***** Dataset section

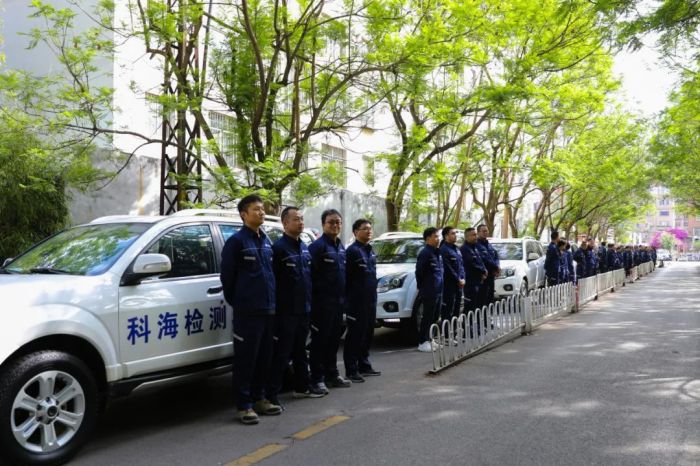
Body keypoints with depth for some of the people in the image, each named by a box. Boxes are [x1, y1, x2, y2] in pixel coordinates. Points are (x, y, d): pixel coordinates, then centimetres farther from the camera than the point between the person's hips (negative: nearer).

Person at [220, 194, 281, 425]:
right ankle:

**********

Rewrite all of the data above as a numbered list with one line per item, skipping blank lines. Leave the pictures out of your answer.

1. Body keypoints with depth for some of the people in the image, each named by a box. Boxes are [x1, y1, x2, y2] in pixel coordinates. Points are (x, y, d): pixel coordinates, then centimetres farther from the camera than the point between the person's hips (negative: nearer).
2. Person at [220, 194, 281, 425]:
3. right ankle:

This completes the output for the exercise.